Superconductivity at 41 K and its competition with spin-density-wave instability in layered CeO$_{1-x}$F$_x$FeAs

TL;DR

This study reports the synthesis of CeO$_{1-x}$F$_x$FeAs compounds, revealing superconductivity up to 41 K and highlighting the competition with spin-density-wave instability, suggesting magnetic fluctuations are key to the pairing mechanism.

Contribution

It demonstrates the high superconducting transition temperature in CeO$_{1-x}$F$_x$FeAs and explores its relationship with magnetic order and spin-density-wave instability.

Findings

Superconductivity up to 41 K in CeO$_{1-x}$F$_x$FeAs.

Suppression of spin-density-wave instability by F-doping.

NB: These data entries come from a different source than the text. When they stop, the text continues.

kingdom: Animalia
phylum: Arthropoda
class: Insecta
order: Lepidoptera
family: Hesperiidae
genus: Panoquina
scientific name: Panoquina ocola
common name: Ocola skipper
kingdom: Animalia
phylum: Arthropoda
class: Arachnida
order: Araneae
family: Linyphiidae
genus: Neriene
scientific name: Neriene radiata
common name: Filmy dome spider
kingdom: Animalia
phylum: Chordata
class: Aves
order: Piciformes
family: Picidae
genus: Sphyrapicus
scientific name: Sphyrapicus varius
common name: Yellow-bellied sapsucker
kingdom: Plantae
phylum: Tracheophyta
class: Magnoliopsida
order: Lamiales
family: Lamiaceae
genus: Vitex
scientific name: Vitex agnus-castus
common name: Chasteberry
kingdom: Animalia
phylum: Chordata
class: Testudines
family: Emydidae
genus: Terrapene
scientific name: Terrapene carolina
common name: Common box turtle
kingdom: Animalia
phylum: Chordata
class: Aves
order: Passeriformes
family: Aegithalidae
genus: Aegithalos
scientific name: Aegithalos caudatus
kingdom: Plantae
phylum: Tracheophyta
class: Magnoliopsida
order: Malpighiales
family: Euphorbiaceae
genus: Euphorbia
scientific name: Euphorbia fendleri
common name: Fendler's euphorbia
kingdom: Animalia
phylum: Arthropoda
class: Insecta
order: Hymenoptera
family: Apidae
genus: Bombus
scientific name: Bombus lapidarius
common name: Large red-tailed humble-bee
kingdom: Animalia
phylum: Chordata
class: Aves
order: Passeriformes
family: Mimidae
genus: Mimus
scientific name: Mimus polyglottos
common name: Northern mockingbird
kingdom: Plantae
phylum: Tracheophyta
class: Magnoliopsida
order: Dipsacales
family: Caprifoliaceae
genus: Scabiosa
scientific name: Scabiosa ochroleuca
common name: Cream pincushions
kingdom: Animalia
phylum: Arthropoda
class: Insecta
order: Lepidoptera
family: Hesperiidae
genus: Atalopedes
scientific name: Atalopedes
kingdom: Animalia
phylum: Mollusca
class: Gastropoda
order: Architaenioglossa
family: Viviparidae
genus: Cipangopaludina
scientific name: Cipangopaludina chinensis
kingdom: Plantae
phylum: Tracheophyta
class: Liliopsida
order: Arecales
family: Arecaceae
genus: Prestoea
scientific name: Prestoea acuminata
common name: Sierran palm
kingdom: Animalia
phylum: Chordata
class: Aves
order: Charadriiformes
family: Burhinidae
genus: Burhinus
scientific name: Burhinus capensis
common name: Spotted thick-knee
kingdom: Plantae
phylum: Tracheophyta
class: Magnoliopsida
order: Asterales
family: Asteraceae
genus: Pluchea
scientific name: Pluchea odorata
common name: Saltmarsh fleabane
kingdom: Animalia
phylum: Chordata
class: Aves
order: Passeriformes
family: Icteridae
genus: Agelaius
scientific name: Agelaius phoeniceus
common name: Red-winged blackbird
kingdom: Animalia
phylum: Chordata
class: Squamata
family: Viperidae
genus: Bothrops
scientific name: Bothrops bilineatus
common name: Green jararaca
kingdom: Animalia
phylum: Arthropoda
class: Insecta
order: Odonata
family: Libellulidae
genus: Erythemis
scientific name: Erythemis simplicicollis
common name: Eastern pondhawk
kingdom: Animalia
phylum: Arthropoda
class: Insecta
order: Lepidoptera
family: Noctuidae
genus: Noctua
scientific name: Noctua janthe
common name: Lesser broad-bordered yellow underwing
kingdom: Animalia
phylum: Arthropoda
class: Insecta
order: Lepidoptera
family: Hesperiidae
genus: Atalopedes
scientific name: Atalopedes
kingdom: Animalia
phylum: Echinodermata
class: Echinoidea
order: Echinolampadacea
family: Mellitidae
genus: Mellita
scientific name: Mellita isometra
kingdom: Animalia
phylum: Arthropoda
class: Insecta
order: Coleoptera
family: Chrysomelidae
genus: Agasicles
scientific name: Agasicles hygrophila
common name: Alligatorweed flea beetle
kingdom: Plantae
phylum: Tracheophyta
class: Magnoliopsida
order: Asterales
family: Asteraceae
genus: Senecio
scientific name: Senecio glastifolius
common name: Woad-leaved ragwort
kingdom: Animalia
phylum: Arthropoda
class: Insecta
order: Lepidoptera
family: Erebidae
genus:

Coexistence of Ce magnetic order and superconductivity.

Abstract

A series of layered CeO$_{1-x}$F$_x$FeAs compounds with x=0 to 0.20 are synthesized by solid state reaction method. Similar to the LaOFeAs, the pure CeOFeAs shows a strong resistivity anomaly near 145 K, which was ascribed to the spin-density-wave instability. F-doping suppresses this instability and leads to the superconducting ground state. Most surprisingly, the superconducting transition temperature could reach as high as 41 K. The very high superconducting transition temperature strongly challenges the classic BCS theory based on the electron-phonon interaction. The very closeness of the superconducting phase to the spin-density-wave instability suggests that the magnetic fluctuations play a key role in the superconducting paring mechanism. The study also reveals that the Ce 4f electrons form local moments and ordered antiferromagnetically below 4 K, which could coexist with superconductivity.